ANA GABRIELA OLIVEIRA LIMA
SÃO PAULO, SP (FOLHAPRESS)
O ex-presidente Jair Bolsonaro (PL) mudou o tom durante seu interrogatório no STF (Supremo Tribunal Federal), na terça-feira (10), sobre temas como urnas, trama golpista e 8 de janeiro. Tratou antigos xingamentos, ameaças e ataques às urnas e instituições como “críticas” e falou de conversas golpistas como estudo de “possibilidades”.
Ao mesmo tempo, chamou de “malucos” apoiadores que participaram de acampamentos em frente aos quarteis generais, apesar de ter incentivado essas mobilizações no final de seu mandato, quando não passou a faixa ao presidente Lula (PT) ao perder as eleições de 2022.
O ex-presidente é réu no STF sob acusação de liderar uma tentativa de golpe para impedir a posse de Lula. Ele é acusado dos crimes de golpe de Estado, tentativa de abolição do Estado democrático de Direito, associação criminosa armada, dano qualificado ao patrimônio público e deterioração do patrimônio tombado. Se condenado, pode pegar mais de 40 anos de prisão, além de aumentar seu período de inelegibilidade, que atualmente vai até 2030.

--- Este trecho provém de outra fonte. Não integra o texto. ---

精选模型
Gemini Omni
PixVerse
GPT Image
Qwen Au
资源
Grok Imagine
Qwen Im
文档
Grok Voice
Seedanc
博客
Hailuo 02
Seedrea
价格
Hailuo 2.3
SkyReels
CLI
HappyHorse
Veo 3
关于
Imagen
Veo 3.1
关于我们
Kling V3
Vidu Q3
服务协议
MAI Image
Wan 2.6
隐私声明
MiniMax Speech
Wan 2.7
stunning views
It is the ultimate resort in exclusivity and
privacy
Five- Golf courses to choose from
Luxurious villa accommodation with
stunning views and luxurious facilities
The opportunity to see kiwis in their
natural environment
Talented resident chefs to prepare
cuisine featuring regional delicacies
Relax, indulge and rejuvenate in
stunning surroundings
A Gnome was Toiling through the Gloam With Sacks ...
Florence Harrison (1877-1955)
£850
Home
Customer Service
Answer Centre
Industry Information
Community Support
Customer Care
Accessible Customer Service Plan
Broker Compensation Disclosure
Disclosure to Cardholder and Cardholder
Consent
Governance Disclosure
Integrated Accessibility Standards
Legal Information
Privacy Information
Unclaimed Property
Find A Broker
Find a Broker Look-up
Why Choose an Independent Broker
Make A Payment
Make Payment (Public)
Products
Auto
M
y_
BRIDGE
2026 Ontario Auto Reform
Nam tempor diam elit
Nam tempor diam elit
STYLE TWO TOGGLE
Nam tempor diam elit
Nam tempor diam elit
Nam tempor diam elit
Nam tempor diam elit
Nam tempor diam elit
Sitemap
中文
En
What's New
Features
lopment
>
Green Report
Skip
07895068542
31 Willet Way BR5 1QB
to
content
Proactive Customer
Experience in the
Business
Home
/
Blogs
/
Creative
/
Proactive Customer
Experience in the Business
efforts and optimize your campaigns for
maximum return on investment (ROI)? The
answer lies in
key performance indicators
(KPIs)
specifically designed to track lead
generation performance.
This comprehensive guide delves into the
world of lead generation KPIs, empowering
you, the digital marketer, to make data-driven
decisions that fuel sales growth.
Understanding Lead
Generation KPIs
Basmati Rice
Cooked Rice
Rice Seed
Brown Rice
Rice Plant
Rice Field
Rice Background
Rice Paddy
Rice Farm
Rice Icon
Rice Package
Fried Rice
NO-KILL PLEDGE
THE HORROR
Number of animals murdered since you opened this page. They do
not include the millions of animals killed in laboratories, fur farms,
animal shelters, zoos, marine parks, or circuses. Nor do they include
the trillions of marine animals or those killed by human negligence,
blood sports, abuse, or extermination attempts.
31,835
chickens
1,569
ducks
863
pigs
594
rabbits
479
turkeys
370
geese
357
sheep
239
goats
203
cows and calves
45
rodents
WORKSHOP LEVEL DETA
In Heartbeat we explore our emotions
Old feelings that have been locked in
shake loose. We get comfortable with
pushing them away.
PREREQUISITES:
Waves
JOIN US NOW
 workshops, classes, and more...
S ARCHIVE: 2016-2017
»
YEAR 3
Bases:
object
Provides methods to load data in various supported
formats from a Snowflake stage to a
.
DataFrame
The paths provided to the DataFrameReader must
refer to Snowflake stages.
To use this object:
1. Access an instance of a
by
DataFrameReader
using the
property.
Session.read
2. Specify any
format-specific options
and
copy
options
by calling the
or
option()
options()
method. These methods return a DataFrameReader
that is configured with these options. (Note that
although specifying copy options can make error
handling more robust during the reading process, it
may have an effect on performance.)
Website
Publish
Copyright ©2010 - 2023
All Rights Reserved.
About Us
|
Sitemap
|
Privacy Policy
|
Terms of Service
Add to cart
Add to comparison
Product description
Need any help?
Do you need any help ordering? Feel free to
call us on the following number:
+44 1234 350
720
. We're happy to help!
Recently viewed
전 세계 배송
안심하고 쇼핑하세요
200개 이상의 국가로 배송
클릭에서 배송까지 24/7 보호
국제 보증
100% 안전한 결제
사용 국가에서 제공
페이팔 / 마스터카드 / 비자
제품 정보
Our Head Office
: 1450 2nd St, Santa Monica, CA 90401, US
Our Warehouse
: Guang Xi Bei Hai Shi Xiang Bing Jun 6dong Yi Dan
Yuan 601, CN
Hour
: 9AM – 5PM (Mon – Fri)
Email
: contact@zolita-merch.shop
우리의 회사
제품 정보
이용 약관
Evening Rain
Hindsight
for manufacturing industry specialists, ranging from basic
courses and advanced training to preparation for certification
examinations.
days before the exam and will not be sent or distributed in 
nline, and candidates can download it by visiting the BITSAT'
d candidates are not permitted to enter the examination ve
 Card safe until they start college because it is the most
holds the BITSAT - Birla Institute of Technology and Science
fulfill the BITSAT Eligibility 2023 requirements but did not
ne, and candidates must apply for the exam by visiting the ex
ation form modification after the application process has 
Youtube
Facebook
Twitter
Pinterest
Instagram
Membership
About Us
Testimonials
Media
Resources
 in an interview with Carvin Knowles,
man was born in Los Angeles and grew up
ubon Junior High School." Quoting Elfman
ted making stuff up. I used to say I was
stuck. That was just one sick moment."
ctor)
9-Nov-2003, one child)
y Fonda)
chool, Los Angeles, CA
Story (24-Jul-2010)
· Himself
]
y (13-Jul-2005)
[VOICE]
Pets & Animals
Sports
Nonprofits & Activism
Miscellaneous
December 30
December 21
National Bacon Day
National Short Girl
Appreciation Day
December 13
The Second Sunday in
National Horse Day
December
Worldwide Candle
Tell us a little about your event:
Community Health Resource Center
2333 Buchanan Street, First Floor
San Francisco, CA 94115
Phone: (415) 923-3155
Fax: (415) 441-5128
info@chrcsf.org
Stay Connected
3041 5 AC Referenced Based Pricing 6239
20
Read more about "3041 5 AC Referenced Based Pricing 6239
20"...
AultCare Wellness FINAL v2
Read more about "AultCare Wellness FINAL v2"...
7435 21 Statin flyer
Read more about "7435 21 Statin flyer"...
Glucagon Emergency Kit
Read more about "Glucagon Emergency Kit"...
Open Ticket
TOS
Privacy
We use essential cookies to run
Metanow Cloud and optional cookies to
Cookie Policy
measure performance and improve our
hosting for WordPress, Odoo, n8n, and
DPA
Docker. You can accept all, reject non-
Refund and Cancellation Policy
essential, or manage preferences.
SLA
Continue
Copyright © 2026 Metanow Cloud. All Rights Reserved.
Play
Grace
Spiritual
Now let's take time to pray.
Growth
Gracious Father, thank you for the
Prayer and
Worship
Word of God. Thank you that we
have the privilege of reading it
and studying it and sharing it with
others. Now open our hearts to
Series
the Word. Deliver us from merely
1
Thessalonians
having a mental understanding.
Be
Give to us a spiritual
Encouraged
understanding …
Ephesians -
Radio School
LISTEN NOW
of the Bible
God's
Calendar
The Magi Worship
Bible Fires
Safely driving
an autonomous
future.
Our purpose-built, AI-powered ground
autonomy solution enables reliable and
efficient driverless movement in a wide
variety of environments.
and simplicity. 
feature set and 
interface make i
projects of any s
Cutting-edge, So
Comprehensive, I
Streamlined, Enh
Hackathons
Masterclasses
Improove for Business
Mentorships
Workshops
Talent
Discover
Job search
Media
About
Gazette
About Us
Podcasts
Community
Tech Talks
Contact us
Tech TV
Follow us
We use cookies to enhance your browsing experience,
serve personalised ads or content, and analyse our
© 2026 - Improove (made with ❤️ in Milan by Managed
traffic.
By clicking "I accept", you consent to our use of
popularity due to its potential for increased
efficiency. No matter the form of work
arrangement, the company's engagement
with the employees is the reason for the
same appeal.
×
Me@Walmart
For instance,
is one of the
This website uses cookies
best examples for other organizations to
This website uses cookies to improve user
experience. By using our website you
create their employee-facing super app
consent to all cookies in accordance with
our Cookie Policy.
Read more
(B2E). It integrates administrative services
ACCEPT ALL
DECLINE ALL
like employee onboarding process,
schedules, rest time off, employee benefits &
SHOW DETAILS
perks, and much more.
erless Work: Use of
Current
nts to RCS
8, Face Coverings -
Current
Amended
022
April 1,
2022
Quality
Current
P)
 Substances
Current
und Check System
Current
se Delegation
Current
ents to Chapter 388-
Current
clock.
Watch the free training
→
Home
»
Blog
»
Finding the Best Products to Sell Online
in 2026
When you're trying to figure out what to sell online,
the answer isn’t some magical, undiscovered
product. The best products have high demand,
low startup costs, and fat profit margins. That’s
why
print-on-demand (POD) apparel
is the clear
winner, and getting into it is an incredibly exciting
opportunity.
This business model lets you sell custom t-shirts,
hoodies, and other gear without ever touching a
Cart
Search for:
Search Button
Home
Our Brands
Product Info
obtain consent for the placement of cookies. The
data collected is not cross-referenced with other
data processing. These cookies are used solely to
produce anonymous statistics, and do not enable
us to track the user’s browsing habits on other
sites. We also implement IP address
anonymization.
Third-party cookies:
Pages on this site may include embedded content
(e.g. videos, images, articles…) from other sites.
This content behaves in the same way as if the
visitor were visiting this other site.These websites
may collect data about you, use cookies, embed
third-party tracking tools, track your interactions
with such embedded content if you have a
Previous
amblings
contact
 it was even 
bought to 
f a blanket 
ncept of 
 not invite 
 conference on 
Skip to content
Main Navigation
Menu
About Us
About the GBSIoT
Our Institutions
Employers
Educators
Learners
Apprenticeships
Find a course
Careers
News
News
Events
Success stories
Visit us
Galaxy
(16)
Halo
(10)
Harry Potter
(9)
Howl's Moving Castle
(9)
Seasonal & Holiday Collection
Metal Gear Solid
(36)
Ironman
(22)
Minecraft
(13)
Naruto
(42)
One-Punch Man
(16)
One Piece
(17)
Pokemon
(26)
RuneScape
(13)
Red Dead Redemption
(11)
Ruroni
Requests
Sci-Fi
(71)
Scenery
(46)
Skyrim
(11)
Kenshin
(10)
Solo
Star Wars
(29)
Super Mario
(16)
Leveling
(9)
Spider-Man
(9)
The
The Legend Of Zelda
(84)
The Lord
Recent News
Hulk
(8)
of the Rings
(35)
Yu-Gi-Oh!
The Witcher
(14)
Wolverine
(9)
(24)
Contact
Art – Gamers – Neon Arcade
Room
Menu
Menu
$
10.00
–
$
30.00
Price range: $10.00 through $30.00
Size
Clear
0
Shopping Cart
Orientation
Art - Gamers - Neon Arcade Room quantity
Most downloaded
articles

Veja três pontos que mostram a mudança de tom de Bolsonaro quando foi interrogado no STF.
1) Chamou de ‘críticas’ seus ataques, xingamentos e ameaças às urnas, autoridades e instituições
No interrogatório, Bolsonaro falou em “desconfiança”, “suspeição” e “críticas” contra as urnas. Ele também afirmou que as críticas não seriam exclusivas dele.
Ao longo de seu mandato, no entanto, o ex-presidente fez ataques sistemáticos às urnas.
Mais de uma vez afirmou, sem provas, que a Justiça Eleitoral atuaria a favor de Lula e insinuou que não aceitaria perder as eleições.
Ao tentar tratar os ataques como direito de opinião, ele agiu em sintonia com a estratégia de sua defesa. Um de seus advogados, Paulo Bueno, já falou em entrevista sobre “direito de desconfiar das urnas”.
Bolsonaro também minimizou seus ataques anteriores e frequentes a instituições e autoridades. No interrogatório, afirmou que fez acusações sem fundamento aos ministros Fachin, Moraes e Barroso e pediu desculpas. Chamou de “desabafo” e “retórica” e disse que teria falado a mesma coisa se fossem outros ministros no cargo.
2) Descreveu como ‘possibilidades’ discussões inconstitucionais para impedir a posse de Lula
Bolsonaro nega ter tentado um golpe, mas, ao mesmo tempo, admite ter discutido estado de sítio e medidas similares em um contexto no qual tais ações não eram legalmente aplicáveis.
No interrogatório, ele fez a declaração formalmente pela primeira vez ao STF. Caracterizou as medidas como “possibilidades” discutidas com comandantes das Forças Armadas. Ele também falou que essas “alternativas” estariam dentro da Constituição, contrariando o que diz a lei.
O estado de defesa restringe liberdades individuais e é acionado para preservar a ordem pública ou a paz social ameaçadas por graves crises. Ainda mais extremo, o estado de sítio é previsto em casos de comoção de repercussão nacional ou guerra, por exemplo.
Para especialistas, a posição de Bolsonaro traz consigo uma versão deturpada de legalidade que está entranhada na cultura militar, com enfoque na noção de hierarquia e cadeia de comando em sobreposição a valores constitucionais.
3) Classificou como ‘malucos’ manifestantes de acampamentos que antes incentivou
Bolsonaro chamou de “malucos” os apoiadores que montaram acampamentos golpistas em frente a unidades militares depois da eleição de Lula em 2022. Em referência ao Ato Institucional nº5, que cerceou uma série de direitos individuais na ditadura, ele falou que os acampados ficavam com “aquela ideia de AI-5, intervenção militar”, mas que as Forças Armadas “jamais iam embarcar nessa”.
O ex-presidente, porém, incentivou a criação e a manutenção dos acampamentos golpistas que se alastraram pelo país depois da derrota para Lula, de onde saíram os manifestantes dos ataques do 8 de Janeiro.
Na época, ele lançou um discurso dúbio para os apoiadores, disse que eles é que decidiriam seu futuro e que as Forças Armadas eram o “último obstáculo para o socialismo”.